What’s more, when some poets used to find this thin, shaking addict outside their homes asking for money, they would give him a few rupees but only after he had written a poem or two for them.

These poets would then sell the poems to magazines for a lot more money and some even went to the extent of getting them published in their own names!

With both friends and strangers exploiting his genius of writing the most evocatively expressed Urdu ghazals to meet their own greedy needs; Saghar plunged even deeper into a state of despair.

Soon he was turned out by the cheap hotels he was living in and ended up walking the streets of Lahore.

A fan of his once wrote how (in 1966) while he was driving down Lahore’s Circuit Road, the radio in his car began to play a ghazal written by Saghar.

As the fan was quietly revelling in the power of Saghar’s words, his eyes caught a fleeting glimpse of a thin man with unkempt long hair and in tattered clothes walking aimlessly on the side of the road.
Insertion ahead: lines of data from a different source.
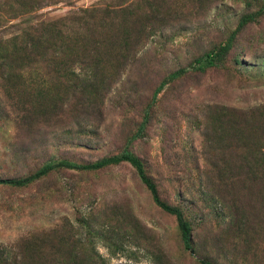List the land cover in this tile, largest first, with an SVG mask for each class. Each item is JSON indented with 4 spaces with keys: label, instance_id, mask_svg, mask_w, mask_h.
I'll use <instances>...</instances> for the list:
<instances>
[{
    "label": "rangeland",
    "instance_id": "rangeland-1",
    "mask_svg": "<svg viewBox=\"0 0 264 264\" xmlns=\"http://www.w3.org/2000/svg\"><path fill=\"white\" fill-rule=\"evenodd\" d=\"M6 1L0 179L127 149L161 198L182 211L193 251L183 248L175 218L121 163L94 173L64 166L21 189L1 186L0 257L54 230L104 264H264V14L236 31L264 0H41L15 17L9 7L17 5ZM54 22L70 37L66 51L52 39L37 42L39 25ZM28 34L37 47L7 79L14 61L2 56L23 50ZM220 51L214 66L193 70L196 59ZM181 68L189 71L170 77ZM232 121L249 124L233 130ZM250 169L258 175H243Z\"/></svg>",
    "mask_w": 264,
    "mask_h": 264
},
{
    "label": "trees",
    "instance_id": "trees-1",
    "mask_svg": "<svg viewBox=\"0 0 264 264\" xmlns=\"http://www.w3.org/2000/svg\"><path fill=\"white\" fill-rule=\"evenodd\" d=\"M10 1L11 0H7L6 3H10ZM12 1H14V3L17 5L14 8L12 6L9 7L10 8L9 12L14 17L21 13L23 14L29 13L34 9H38L42 5L41 0H12ZM263 14H264V6L261 9H259V11L256 14L243 16L238 21L236 31H239L245 25L253 23L256 17H258V15L261 16ZM39 26H40V31H39V35L37 36L38 39L37 42L40 44V47H43L45 43L49 41V39H52L53 41L56 42V44L60 45L61 50L65 49L63 51H66L67 46L71 44L70 37L66 33H63L61 31V28L58 27V26H62L61 23L54 22L51 23V25L42 27L41 24ZM31 29L32 28H30V30ZM32 30L33 32L37 31L35 28ZM28 36L29 38L26 39V43L23 45V50H7L2 56L3 59L9 60L11 58L14 61V63L11 65L8 63L9 74L7 76V79L11 80L17 78V74L15 72L17 66L15 64L27 63L29 59H27L28 55L26 52L28 51L29 48L32 49L37 47L35 46V42L33 41L34 39H31L33 38L31 34H28ZM234 36L235 34H232V36L229 37V40L232 39ZM225 49H227V47H225L223 50ZM222 53H223L222 51L216 53H209L196 59L194 61V64L196 66L193 68V70L204 71L207 67L214 66L216 58L221 56ZM34 56L36 55L34 54ZM75 56H78V54ZM63 57L65 58L66 55H64ZM188 68H181L175 71L174 73H172L170 77L175 79L179 76H183L189 71ZM160 90L161 88L155 90L152 98L153 100L157 97ZM263 114L264 113L260 114V116L263 117ZM149 115H150L149 110L144 111V120L141 126L139 127L138 132L143 131L144 125L149 120ZM248 124L249 123L245 124L244 122L237 123L235 121H232L231 127L233 130H236L246 127V125ZM263 124H264V119L261 118L260 126H262V129L264 131ZM137 136L138 134L135 137ZM121 163H128L131 167H133L137 175V178L139 179L141 184L149 191L153 202L162 211L175 218L178 229L181 234V242L183 244V248L185 250L193 251V248L191 246L193 234L191 232L190 224L185 220L182 211L178 207L168 204L166 201H164L161 198L156 183L153 182L152 179L146 174L145 168L142 162L140 161V159L135 155H133L131 152H129L127 149H124L118 155L105 157L96 162L89 164H77V163L65 162V161L59 162L57 164L47 163L42 167H40L34 174H32L29 177L18 180L0 179V187L5 186L10 188L21 189L39 179L46 177L55 169L65 168L64 166H66L67 169L75 170L80 173H94L109 168L110 166ZM232 168L236 170V172H239L243 169V167L239 165H236ZM249 174L254 176L258 175L256 172H254L251 169L249 173H243V175H249ZM259 174H260V194L263 195L264 194V161H262L261 158H260ZM72 236L73 235H70L67 232L64 231L54 232V230L45 234L34 235V237L32 236V238L25 239L16 247L17 249L16 256H14L13 258L10 259L9 257H4V258L0 257V264H104L102 262L99 263L98 261H92L91 259H88L85 256H83L81 250H79L81 249L80 247L83 244L76 241L75 242L72 241L71 240ZM57 251L60 254V258H56ZM76 252L77 254L72 258H70ZM79 254H81L82 256H79ZM201 264H210V263L202 261Z\"/></svg>",
    "mask_w": 264,
    "mask_h": 264
}]
</instances>
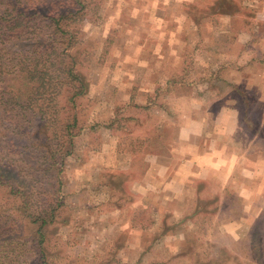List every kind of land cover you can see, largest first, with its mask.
<instances>
[{
    "label": "rangeland",
    "instance_id": "obj_1",
    "mask_svg": "<svg viewBox=\"0 0 264 264\" xmlns=\"http://www.w3.org/2000/svg\"><path fill=\"white\" fill-rule=\"evenodd\" d=\"M182 1L0 0V167L21 182L34 174L40 202L62 206L50 264H264V209L224 229L218 218H241L240 197L197 182L162 201L144 181L151 143L171 153L165 113L237 97L249 141L264 138V12L248 0ZM74 74L87 93L67 104ZM73 116L80 129L57 169L50 157L61 158ZM199 196L217 207L200 211Z\"/></svg>",
    "mask_w": 264,
    "mask_h": 264
},
{
    "label": "crops",
    "instance_id": "obj_2",
    "mask_svg": "<svg viewBox=\"0 0 264 264\" xmlns=\"http://www.w3.org/2000/svg\"><path fill=\"white\" fill-rule=\"evenodd\" d=\"M248 1L264 12V0ZM248 62L253 64L258 60L251 58ZM253 79L255 77H248L247 82ZM235 81L232 82L233 91L237 89L234 85H240ZM140 89L143 94L149 88L141 85ZM231 99L221 100L214 107L199 101L193 107L187 106L179 119L165 113L162 117L167 119V132L174 138L169 148L171 153L165 156L156 152L157 142L151 143L144 155L146 187L151 194L159 193L162 201L179 202L195 192L197 182L240 197L237 206L245 205L242 216L229 211L218 218L225 224L224 229L231 228L229 224L237 227L249 223L264 209V138L255 137L249 141L251 131L242 122L240 102L233 107L229 104ZM223 202L227 206L225 200Z\"/></svg>",
    "mask_w": 264,
    "mask_h": 264
},
{
    "label": "trees",
    "instance_id": "obj_3",
    "mask_svg": "<svg viewBox=\"0 0 264 264\" xmlns=\"http://www.w3.org/2000/svg\"><path fill=\"white\" fill-rule=\"evenodd\" d=\"M25 71L21 69L22 73ZM70 72L72 71H68V75ZM72 77L80 81V87L77 86L75 91L72 90L71 94H68L67 104H71L76 98L87 93V84L81 79V76L74 74ZM27 78L36 82L38 87H47L52 84L46 77L36 76V74L29 73ZM64 124L68 136H70L69 140L58 151V153H61V158H56V154H52L50 157L53 161L50 162L57 169L60 165L62 166V158L72 153V138H74V135L70 129H80L77 126L78 120L75 116ZM8 168L15 170L12 166H8ZM28 177H33L30 182H21L0 167V195L2 194L3 201H5V203L0 204V264H50L47 246H45L48 239L47 231L58 222L57 212L62 206L58 205L55 200L52 202L43 201L42 204L40 199L35 196L38 193L31 188L35 179L34 174L29 173ZM213 198H211V202H204L199 196L196 204L197 208L200 211H207L212 204L216 208L218 200L215 197Z\"/></svg>",
    "mask_w": 264,
    "mask_h": 264
}]
</instances>
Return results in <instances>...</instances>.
It was Saghar.

As the world abandoned this genius, Saghar abandoned the world.

For years he could be seen walking and sleeping on the streets of Lahore, living on the food and money given to him by those who took him to be a beggar or a fakir.

Amazingly, he continued to write powerful poetry in spite of the fact that he could hardly utter a single coherent sentence when he did decide to open his mouth to speak.
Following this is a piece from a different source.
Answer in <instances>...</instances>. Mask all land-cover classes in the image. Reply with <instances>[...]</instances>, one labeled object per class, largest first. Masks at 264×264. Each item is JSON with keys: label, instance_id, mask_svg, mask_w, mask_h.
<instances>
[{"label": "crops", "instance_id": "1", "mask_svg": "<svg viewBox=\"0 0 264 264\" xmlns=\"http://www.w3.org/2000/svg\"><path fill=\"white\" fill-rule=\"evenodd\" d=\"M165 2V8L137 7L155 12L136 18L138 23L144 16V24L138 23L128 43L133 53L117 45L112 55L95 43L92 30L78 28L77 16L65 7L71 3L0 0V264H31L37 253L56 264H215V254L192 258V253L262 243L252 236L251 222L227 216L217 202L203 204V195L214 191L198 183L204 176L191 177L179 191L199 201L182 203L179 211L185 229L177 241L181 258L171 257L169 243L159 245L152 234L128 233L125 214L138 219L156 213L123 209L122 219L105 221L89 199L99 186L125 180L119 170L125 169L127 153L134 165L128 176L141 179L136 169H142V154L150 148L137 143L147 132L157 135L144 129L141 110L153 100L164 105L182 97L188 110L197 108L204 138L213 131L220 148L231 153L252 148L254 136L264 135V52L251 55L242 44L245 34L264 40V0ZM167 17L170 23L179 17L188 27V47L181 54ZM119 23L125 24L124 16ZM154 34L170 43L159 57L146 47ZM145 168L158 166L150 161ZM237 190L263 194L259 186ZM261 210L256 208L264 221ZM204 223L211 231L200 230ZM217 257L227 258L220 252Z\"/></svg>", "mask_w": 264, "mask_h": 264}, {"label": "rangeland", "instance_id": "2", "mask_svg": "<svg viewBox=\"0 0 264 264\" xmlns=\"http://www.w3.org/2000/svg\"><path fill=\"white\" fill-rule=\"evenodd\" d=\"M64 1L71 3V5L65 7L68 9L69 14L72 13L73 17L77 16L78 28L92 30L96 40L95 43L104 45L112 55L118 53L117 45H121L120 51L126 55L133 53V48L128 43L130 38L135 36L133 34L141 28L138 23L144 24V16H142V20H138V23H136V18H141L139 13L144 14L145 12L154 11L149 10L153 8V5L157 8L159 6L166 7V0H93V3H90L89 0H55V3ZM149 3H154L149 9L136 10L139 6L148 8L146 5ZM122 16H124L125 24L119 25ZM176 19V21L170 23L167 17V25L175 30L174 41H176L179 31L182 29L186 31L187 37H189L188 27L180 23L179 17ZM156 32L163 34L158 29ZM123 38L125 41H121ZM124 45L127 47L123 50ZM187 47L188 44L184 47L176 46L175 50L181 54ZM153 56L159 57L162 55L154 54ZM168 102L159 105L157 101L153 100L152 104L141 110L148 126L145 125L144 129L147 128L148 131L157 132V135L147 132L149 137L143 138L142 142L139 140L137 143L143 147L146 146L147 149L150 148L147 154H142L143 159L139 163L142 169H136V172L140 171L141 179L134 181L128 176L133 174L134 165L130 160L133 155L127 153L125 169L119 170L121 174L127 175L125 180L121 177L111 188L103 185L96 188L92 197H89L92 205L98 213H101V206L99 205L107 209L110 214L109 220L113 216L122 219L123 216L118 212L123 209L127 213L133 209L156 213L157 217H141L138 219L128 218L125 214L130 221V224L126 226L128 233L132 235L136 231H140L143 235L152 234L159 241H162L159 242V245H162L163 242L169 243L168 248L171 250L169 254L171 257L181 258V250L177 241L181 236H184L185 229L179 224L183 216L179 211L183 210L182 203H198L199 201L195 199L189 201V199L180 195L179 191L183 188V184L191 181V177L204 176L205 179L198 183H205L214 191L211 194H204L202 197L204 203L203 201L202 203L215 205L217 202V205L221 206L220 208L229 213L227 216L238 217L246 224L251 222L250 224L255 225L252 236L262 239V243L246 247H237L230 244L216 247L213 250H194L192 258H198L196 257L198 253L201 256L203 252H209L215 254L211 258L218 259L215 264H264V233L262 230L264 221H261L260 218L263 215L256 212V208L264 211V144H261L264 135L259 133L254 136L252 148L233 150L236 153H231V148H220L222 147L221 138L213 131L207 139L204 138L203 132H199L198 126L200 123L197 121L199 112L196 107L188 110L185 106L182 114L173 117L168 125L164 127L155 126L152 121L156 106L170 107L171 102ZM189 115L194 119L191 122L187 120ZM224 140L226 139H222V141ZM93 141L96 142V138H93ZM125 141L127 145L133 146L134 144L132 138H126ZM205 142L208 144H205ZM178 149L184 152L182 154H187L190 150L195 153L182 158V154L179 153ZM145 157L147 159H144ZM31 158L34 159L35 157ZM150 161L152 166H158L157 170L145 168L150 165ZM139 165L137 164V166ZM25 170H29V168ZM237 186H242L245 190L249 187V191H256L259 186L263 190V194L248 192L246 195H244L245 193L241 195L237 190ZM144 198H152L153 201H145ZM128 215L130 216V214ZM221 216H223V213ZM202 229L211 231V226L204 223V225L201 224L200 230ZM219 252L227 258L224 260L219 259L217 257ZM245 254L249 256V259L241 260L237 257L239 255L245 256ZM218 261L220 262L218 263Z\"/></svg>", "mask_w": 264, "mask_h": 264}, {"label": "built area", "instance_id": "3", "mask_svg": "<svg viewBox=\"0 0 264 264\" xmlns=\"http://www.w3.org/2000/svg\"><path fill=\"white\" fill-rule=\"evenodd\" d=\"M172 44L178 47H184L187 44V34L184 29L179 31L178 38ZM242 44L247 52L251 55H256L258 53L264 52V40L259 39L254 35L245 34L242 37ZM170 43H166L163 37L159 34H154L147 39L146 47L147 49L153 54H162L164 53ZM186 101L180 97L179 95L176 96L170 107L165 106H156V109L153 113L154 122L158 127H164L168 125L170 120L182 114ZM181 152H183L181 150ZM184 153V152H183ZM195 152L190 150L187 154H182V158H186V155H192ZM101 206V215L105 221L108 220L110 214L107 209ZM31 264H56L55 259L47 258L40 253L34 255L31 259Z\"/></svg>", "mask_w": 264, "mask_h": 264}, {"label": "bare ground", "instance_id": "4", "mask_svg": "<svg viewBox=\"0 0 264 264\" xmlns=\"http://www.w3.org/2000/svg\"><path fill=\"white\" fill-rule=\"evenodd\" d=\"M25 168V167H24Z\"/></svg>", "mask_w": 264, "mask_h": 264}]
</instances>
At times he would write brilliant poems, read them out loudly with a void look in his eyes, then tear the papers he’d scribbled these poems on, make a heap and set the heap on fire.

A rare photograph of Saghar squatting at a street corner of Lahore and about to set fire to a bunch of his poems. After 15 years of morphine addiction, depression and living on the streets, in 1974 he was found dead on one such street of Lahore. Exposed to the cold winter of Lahore, he passed away in his sleep. He was just 46.